◆ Provided records ◆
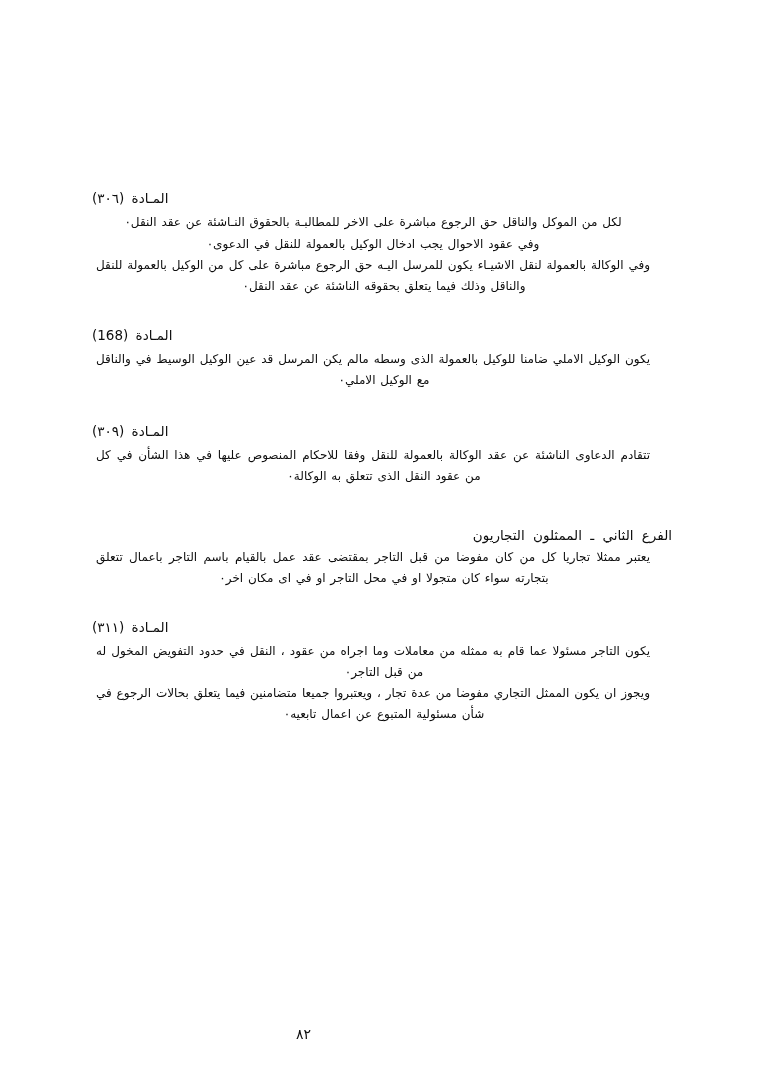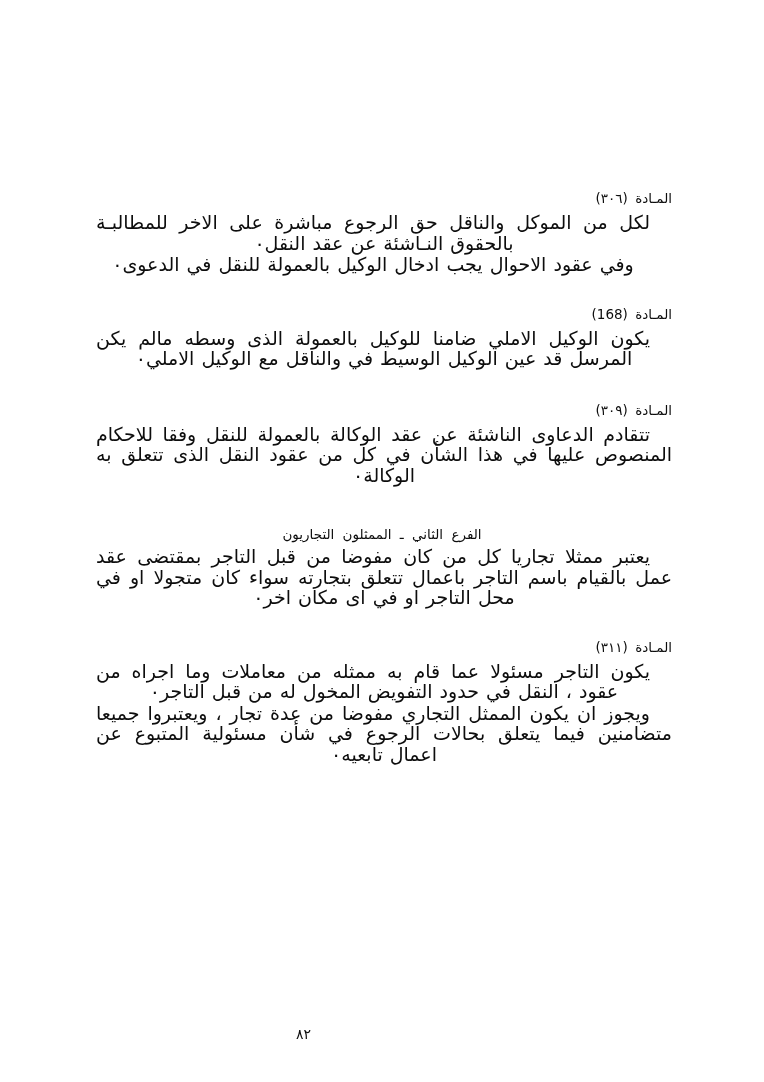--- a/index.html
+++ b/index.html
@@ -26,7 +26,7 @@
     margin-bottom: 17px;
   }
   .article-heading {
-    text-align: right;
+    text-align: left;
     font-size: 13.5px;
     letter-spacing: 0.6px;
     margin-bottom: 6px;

◆ To-do item ◆
The answer consists of the line holding "font-size: 13.5px;" and every line after it up to the end of the records, word for word.

◆ Exercise solution ◆
     font-size: 13.5px;
     letter-spacing: 0.6px;
     margin-bottom: 6px;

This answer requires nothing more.